• [EXERCISE PROMPT] Restate the records below word for word.

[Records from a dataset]
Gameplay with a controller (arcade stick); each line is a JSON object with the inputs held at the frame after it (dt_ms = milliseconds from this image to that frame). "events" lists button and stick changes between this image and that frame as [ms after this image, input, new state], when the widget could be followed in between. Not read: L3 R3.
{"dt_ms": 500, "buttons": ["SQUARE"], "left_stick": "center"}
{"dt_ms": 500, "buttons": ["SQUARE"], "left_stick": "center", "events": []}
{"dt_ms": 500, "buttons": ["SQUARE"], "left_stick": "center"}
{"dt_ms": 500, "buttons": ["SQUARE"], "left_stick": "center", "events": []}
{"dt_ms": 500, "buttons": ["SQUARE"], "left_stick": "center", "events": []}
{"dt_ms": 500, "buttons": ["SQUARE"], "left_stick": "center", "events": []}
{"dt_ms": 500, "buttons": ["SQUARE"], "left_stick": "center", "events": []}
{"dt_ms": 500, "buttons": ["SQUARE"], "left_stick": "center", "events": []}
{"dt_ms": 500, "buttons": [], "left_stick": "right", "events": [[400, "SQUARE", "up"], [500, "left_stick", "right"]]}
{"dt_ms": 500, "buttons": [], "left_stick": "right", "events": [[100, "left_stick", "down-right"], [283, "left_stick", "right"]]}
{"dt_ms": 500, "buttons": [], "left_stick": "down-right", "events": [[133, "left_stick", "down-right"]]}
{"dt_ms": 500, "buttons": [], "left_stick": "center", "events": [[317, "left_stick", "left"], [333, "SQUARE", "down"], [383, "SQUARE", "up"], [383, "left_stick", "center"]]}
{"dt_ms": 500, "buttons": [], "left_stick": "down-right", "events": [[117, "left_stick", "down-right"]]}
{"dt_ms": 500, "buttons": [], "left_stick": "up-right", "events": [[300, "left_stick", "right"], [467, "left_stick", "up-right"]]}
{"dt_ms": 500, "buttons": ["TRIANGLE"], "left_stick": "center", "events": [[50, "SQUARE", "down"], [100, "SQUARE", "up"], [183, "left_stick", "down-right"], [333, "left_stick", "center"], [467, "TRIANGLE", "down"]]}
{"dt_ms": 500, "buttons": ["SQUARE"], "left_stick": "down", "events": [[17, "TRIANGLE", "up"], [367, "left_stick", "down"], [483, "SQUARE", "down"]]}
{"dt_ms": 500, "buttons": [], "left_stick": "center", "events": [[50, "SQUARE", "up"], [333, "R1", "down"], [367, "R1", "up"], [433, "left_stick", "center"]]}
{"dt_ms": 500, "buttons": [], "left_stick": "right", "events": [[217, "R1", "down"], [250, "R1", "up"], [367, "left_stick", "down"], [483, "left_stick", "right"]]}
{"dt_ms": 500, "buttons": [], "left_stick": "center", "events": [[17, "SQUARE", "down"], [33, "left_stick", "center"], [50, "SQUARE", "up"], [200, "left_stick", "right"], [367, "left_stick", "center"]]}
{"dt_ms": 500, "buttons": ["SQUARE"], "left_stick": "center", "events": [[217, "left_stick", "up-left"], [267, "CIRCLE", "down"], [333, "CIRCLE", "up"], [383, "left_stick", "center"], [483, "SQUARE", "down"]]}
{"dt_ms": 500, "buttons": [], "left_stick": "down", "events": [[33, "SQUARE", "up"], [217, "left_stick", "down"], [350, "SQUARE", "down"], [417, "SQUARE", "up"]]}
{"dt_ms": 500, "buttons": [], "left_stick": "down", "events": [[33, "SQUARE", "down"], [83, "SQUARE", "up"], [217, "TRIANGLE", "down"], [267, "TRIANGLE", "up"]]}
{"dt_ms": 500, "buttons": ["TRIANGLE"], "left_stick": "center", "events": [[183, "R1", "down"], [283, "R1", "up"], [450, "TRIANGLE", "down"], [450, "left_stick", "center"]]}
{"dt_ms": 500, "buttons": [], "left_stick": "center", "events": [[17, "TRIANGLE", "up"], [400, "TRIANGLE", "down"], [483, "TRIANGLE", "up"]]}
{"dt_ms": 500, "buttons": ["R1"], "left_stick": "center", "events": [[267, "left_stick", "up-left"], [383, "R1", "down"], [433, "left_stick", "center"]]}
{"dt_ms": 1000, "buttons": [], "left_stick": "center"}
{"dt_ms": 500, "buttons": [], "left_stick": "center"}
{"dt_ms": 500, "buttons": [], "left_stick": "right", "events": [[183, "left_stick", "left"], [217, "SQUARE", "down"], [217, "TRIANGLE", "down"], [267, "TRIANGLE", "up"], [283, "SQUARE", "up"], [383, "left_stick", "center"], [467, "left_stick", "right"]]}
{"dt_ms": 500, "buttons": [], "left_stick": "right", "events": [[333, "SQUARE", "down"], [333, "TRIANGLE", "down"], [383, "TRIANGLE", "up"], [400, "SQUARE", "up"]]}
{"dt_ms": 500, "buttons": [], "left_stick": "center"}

• [OUTPUT]
Gameplay with a controller (arcade stick); each line is a JSON object with the inputs held at the frame after it (dt_ms = milliseconds from this image to that frame). "events" lists button and stick changes between this image and that frame as [ms after this image, input, new state], when the widget could be followed in between. Not read: L3 R3.
{"dt_ms": 500, "buttons": ["SQUARE"], "left_stick": "center"}
{"dt_ms": 500, "buttons": ["SQUARE"], "left_stick": "center", "events": []}
{"dt_ms": 500, "buttons": ["SQUARE"], "left_stick": "center"}
{"dt_ms": 500, "buttons": ["SQUARE"], "left_stick": "center", "events": []}
{"dt_ms": 500, "buttons": ["SQUARE"], "left_stick": "center", "events": []}
{"dt_ms": 500, "buttons": ["SQUARE"], "left_stick": "center", "events": []}
{"dt_ms": 500, "buttons": ["SQUARE"], "left_stick": "center", "events": []}
{"dt_ms": 500, "buttons": ["SQUARE"], "left_stick": "center", "events": []}
{"dt_ms": 500, "buttons": [], "left_stick": "right", "events": [[400, "SQUARE", "up"], [500, "left_stick", "right"]]}
{"dt_ms": 500, "buttons": [], "left_stick": "right", "events": [[100, "left_stick", "down-right"], [283, "left_stick", "right"]]}
{"dt_ms": 500, "buttons": [], "left_stick": "down-right", "events": [[133, "left_stick", "down-right"]]}
{"dt_ms": 500, "buttons": [], "left_stick": "center", "events": [[317, "left_stick", "left"], [333, "SQUARE", "down"], [383, "SQUARE", "up"], [383, "left_stick", "center"]]}
{"dt_ms": 500, "buttons": [], "left_stick": "down-right", "events": [[117, "left_stick", "down-right"]]}
{"dt_ms": 500, "buttons": [], "left_stick": "up-right", "events": [[300, "left_stick", "right"], [467, "left_stick", "up-right"]]}
{"dt_ms": 500, "buttons": ["TRIANGLE"], "left_stick": "center", "events": [[50, "SQUARE", "down"], [100, "SQUARE", "up"], [183, "left_stick", "down-right"], [333, "left_stick", "center"], [467, "TRIANGLE", "down"]]}
{"dt_ms": 500, "buttons": ["SQUARE"], "left_stick": "down", "events": [[17, "TRIANGLE", "up"], [367, "left_stick", "down"], [483, "SQUARE", "down"]]}
{"dt_ms": 500, "buttons": [], "left_stick": "center", "events": [[50, "SQUARE", "up"], [333, "R1", "down"], [367, "R1", "up"], [433, "left_stick", "center"]]}
{"dt_ms": 500, "buttons": [], "left_stick": "right", "events": [[217, "R1", "down"], [250, "R1", "up"], [367, "left_stick", "down"], [483, "left_stick", "right"]]}
{"dt_ms": 500, "buttons": [], "left_stick": "center", "events": [[17, "SQUARE", "down"], [33, "left_stick", "center"], [50, "SQUARE", "up"], [200, "left_stick", "right"], [367, "left_stick", "center"]]}
{"dt_ms": 500, "buttons": ["SQUARE"], "left_stick": "center", "events": [[217, "left_stick", "up-left"], [267, "CIRCLE", "down"], [333, "CIRCLE", "up"], [383, "left_stick", "center"], [483, "SQUARE", "down"]]}
{"dt_ms": 500, "buttons": [], "left_stick": "down", "events": [[33, "SQUARE", "up"], [217, "left_stick", "down"], [350, "SQUARE", "down"], [417, "SQUARE", "up"]]}
{"dt_ms": 500, "buttons": [], "left_stick": "down", "events": [[33, "SQUARE", "down"], [83, "SQUARE", "up"], [217, "TRIANGLE", "down"], [267, "TRIANGLE", "up"]]}
{"dt_ms": 500, "buttons": ["TRIANGLE"], "left_stick": "center", "events": [[183, "R1", "down"], [283, "R1", "up"], [450, "TRIANGLE", "down"], [450, "left_stick", "center"]]}
{"dt_ms": 500, "buttons": [], "left_stick": "center", "events": [[17, "TRIANGLE", "up"], [400, "TRIANGLE", "down"], [483, "TRIANGLE", "up"]]}
{"dt_ms": 500, "buttons": ["R1"], "left_stick": "center", "events": [[267, "left_stick", "up-left"], [383, "R1", "down"], [433, "left_stick", "center"]]}
{"dt_ms": 1000, "buttons": [], "left_stick": "center"}
{"dt_ms": 500, "buttons": [], "left_stick": "center"}
{"dt_ms": 500, "buttons": [], "left_stick": "right", "events": [[183, "left_stick", "left"], [217, "SQUARE", "down"], [217, "TRIANGLE", "down"], [267, "TRIANGLE", "up"], [283, "SQUARE", "up"], [383, "left_stick", "center"], [467, "left_stick", "right"]]}
{"dt_ms": 500, "buttons": [], "left_stick": "right", "events": [[333, "SQUARE", "down"], [333, "TRIANGLE", "down"], [383, "TRIANGLE", "up"], [400, "SQUARE", "up"]]}
{"dt_ms": 500, "buttons": [], "left_stick": "center"}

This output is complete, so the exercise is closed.